→ Brief
Can you reproduce the items word for word, from the very first line down to the line containing "collection date as typed: 08 Sep 1910", both ends included?

Collected data entries
****************

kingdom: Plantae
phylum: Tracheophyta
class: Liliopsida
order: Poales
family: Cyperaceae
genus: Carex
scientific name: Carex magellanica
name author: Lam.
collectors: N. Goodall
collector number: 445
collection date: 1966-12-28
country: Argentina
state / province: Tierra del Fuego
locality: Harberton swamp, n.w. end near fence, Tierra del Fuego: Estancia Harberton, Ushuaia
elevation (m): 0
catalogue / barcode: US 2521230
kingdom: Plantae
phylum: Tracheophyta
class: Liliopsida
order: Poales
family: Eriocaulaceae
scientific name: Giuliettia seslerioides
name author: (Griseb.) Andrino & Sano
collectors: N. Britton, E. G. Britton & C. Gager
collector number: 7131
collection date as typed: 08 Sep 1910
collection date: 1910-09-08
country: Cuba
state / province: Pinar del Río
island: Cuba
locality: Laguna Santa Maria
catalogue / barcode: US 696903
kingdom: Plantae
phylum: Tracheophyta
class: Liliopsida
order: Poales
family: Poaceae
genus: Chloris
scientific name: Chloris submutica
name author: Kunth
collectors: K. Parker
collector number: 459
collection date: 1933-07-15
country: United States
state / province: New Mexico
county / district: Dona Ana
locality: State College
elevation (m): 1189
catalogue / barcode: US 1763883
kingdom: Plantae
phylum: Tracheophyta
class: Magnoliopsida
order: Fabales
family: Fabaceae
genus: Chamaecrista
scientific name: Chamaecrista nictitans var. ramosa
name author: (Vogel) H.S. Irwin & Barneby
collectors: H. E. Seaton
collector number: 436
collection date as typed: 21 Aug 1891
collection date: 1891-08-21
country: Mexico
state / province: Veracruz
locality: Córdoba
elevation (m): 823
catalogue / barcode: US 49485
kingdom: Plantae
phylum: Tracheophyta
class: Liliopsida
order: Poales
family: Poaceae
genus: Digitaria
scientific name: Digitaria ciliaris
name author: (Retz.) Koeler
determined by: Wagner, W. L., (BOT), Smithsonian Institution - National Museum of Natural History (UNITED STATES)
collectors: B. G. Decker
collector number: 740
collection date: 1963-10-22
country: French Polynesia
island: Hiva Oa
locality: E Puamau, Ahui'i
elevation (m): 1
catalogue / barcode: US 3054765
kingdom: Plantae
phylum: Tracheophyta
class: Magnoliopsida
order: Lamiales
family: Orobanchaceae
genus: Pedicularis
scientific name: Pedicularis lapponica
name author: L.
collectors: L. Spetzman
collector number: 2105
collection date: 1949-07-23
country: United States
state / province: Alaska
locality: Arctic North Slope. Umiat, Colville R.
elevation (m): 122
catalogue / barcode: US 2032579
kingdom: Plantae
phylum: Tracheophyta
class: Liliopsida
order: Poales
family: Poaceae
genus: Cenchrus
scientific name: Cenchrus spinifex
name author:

****************

→ Result of the task
kingdom: Plantae
phylum: Tracheophyta
class: Liliopsida
order: Poales
family: Cyperaceae
genus: Carex
scientific name: Carex magellanica
name author: Lam.
collectors: N. Goodall
collector number: 445
collection date: 1966-12-28
country: Argentina
state / province: Tierra del Fuego
locality: Harberton swamp, n.w. end near fence, Tierra del Fuego: Estancia Harberton, Ushuaia
elevation (m): 0
catalogue / barcode: US 2521230
kingdom: Plantae
phylum: Tracheophyta
class: Liliopsida
order: Poales
family: Eriocaulaceae
scientific name: Giuliettia seslerioides
name author: (Griseb.) Andrino & Sano
collectors: N. Britton, E. G. Britton & C. Gager
collector number: 7131
collection date as typed: 08 Sep 1910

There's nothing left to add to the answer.